BRIEF
Copy out, unchanged, every line from the one with "part at (159, 26): present -> none" to the one with "curve at (81, 494): present -> none", both included.

EXTRACTED ENTRIES
**********
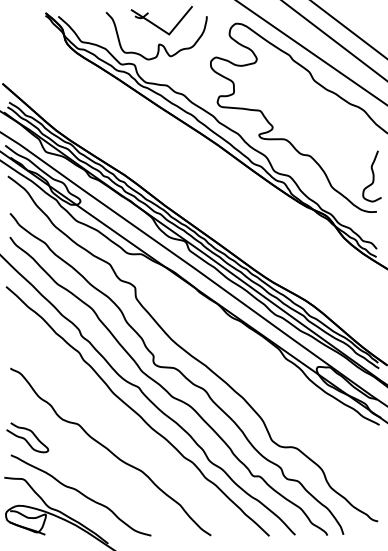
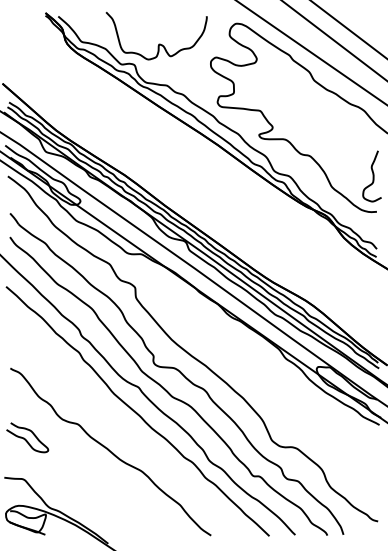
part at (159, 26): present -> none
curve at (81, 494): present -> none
**********
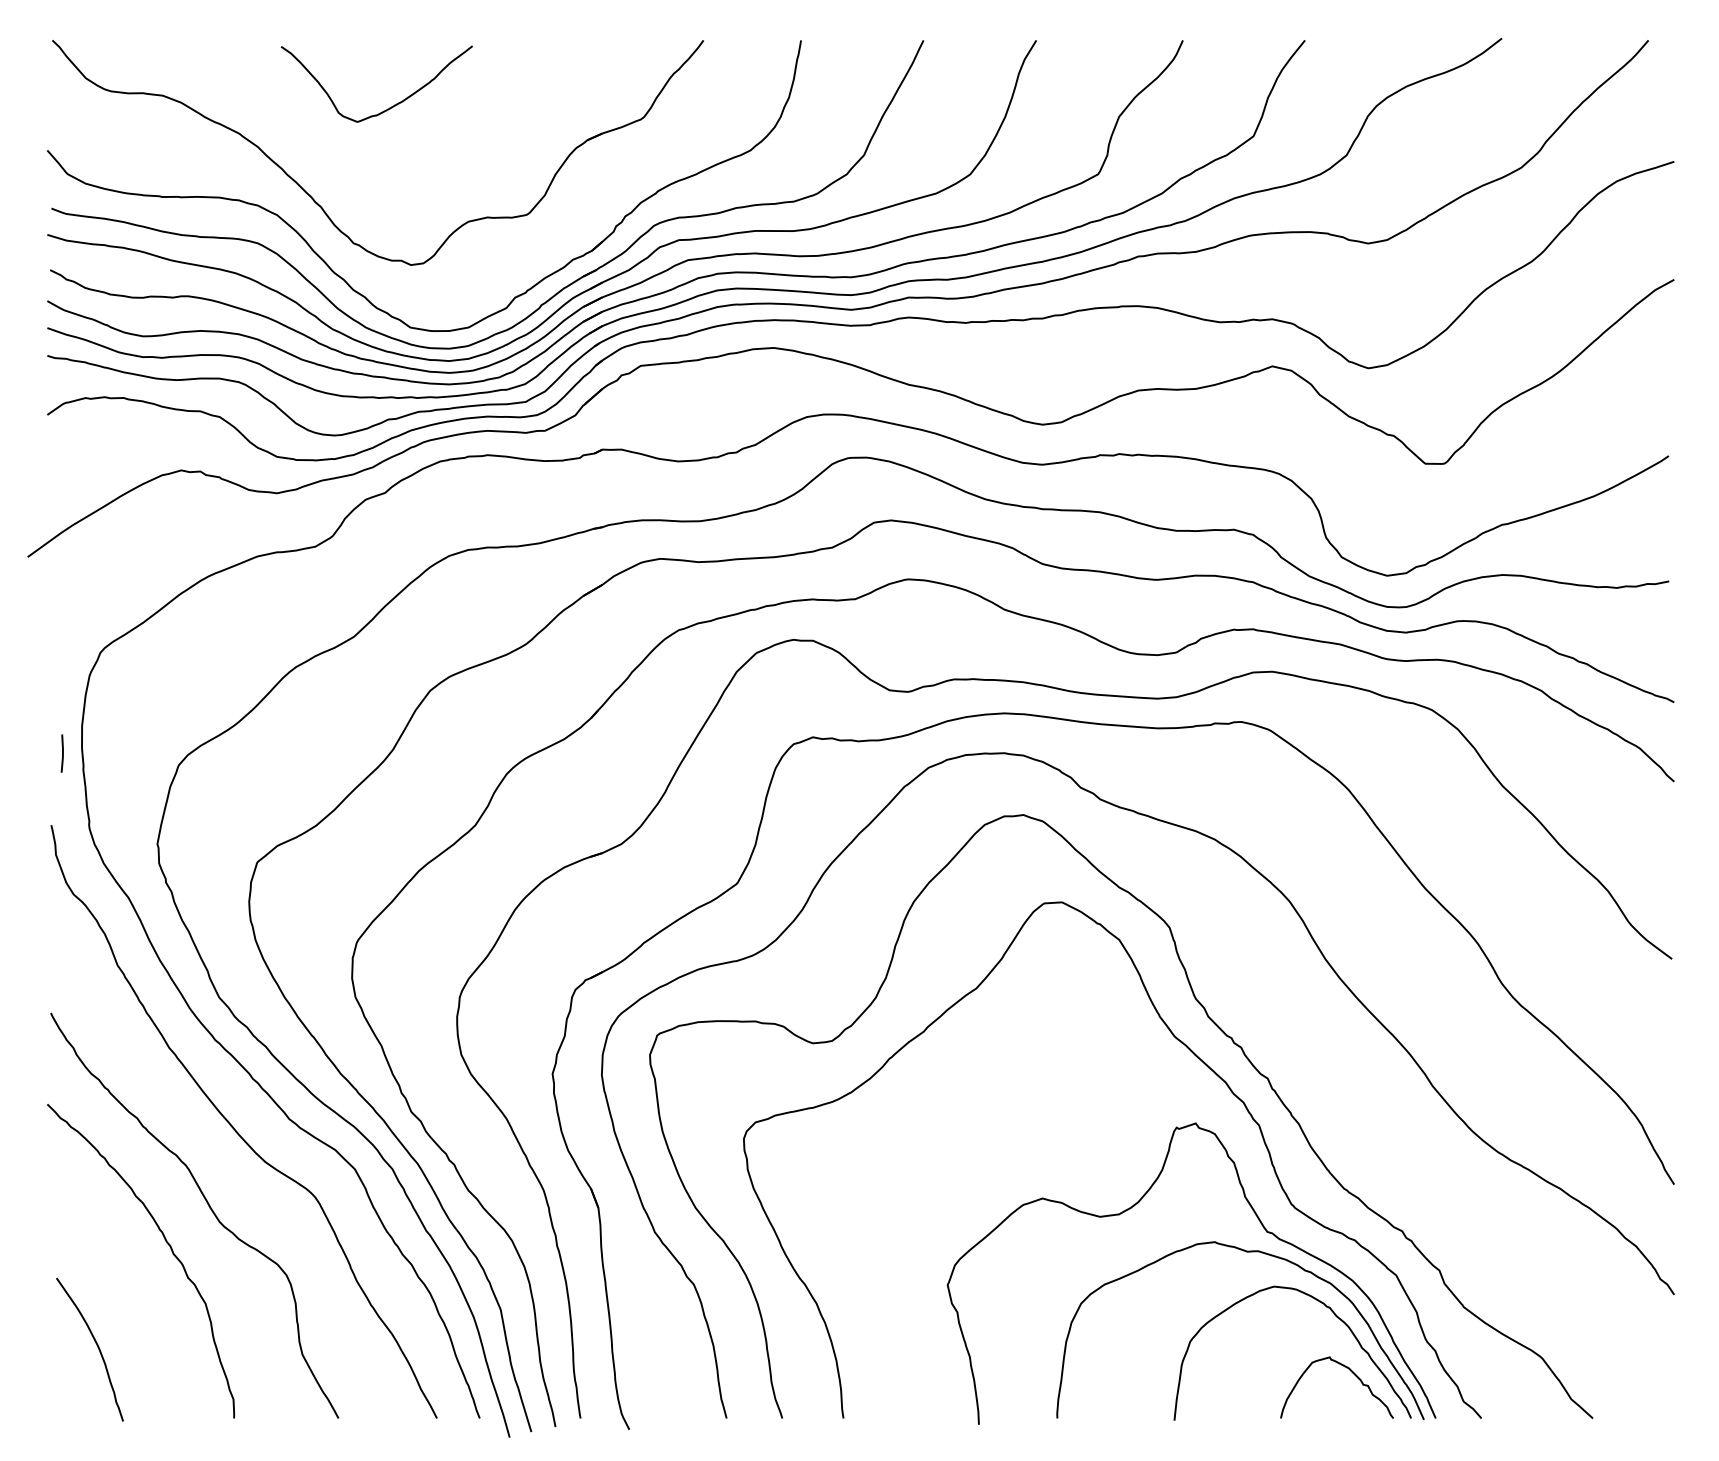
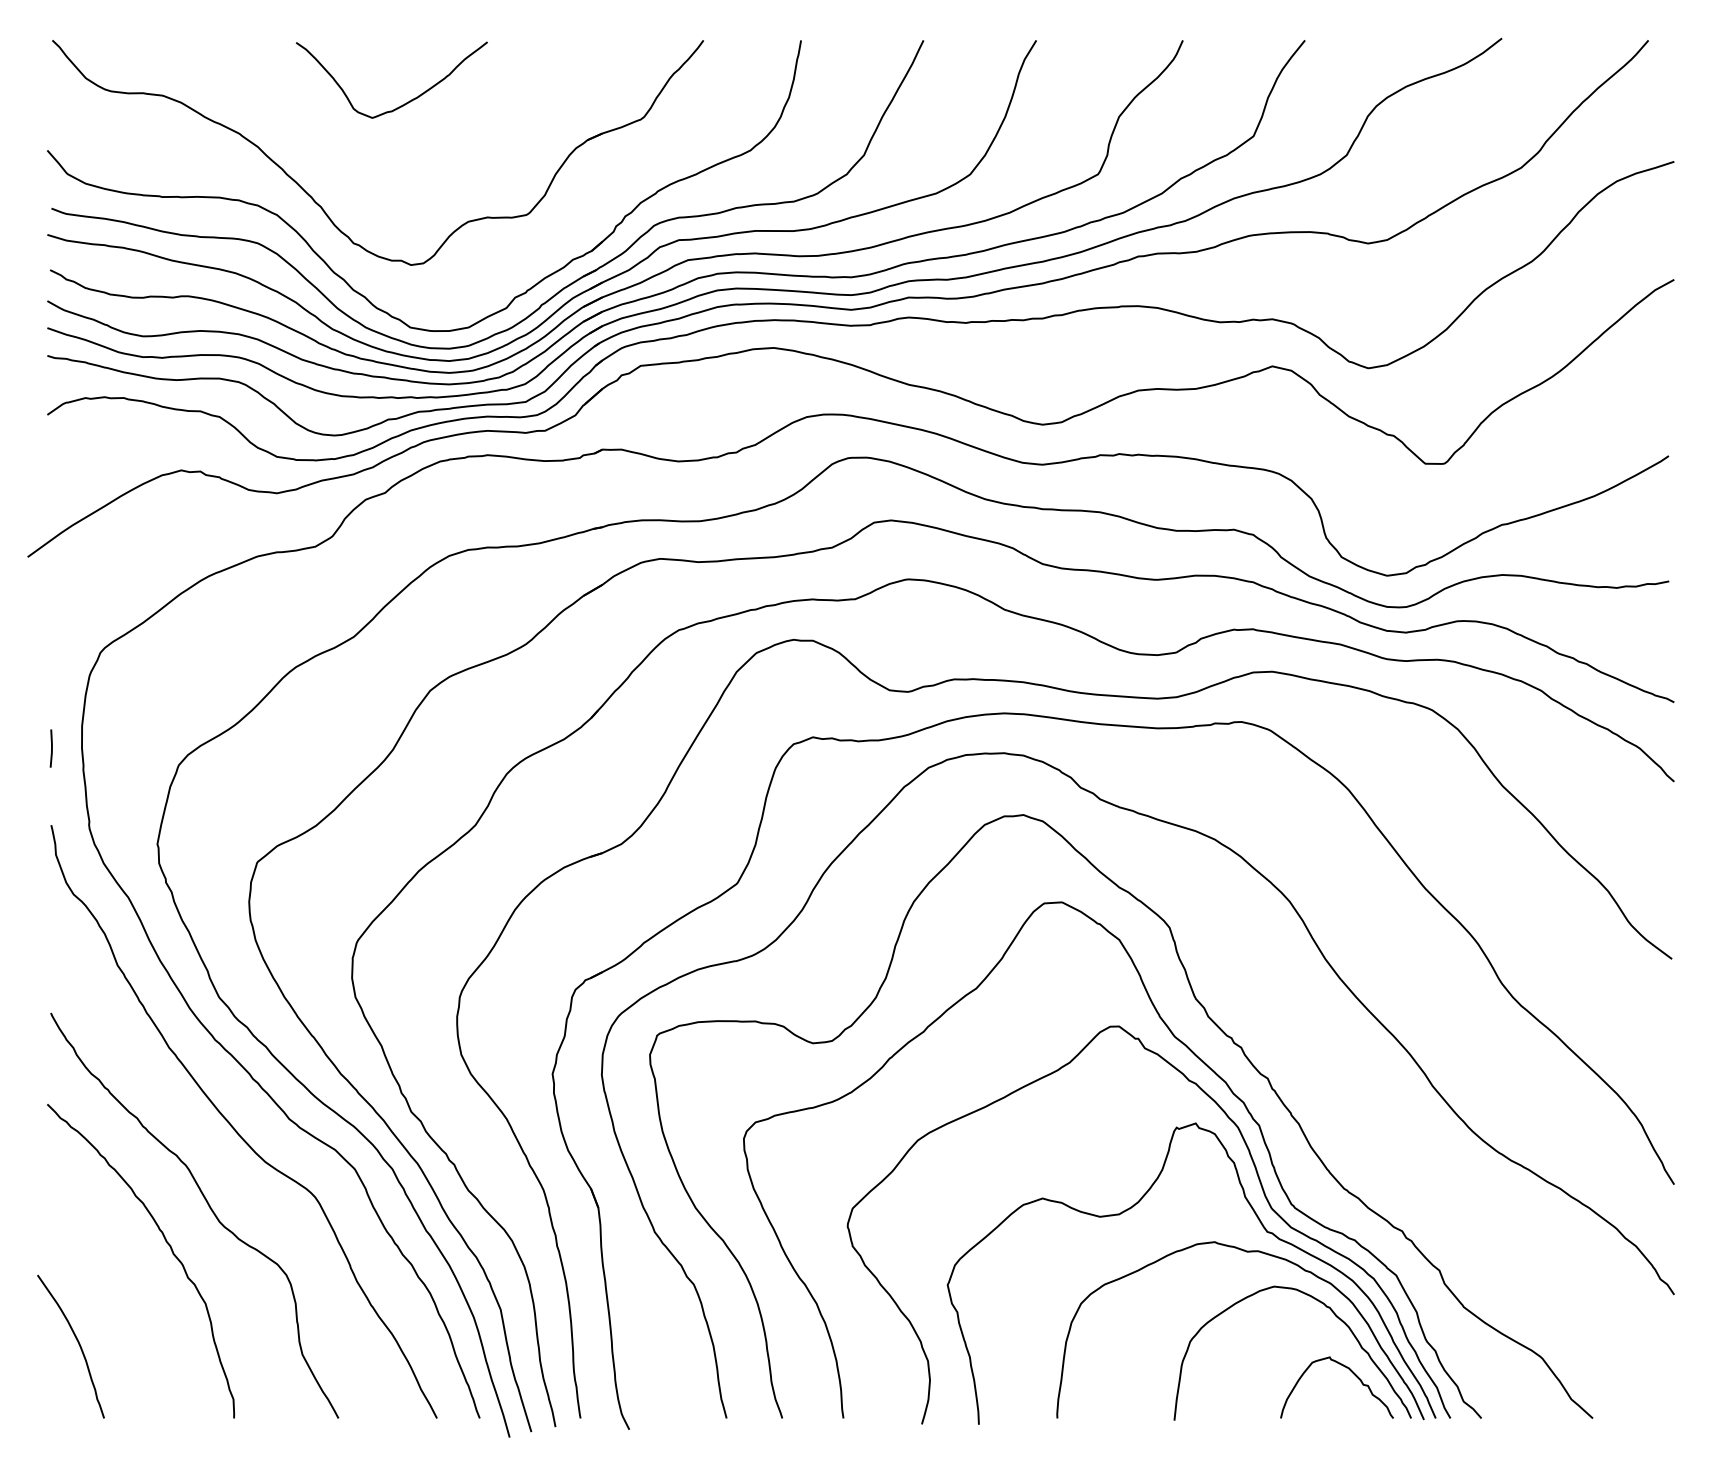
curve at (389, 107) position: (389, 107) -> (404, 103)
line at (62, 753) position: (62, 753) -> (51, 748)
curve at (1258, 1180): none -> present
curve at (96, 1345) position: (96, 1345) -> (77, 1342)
**********
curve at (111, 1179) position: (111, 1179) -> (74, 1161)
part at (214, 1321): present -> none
**********
FINAL RESULT
part at (159, 26): present -> none
curve at (81, 494): present -> none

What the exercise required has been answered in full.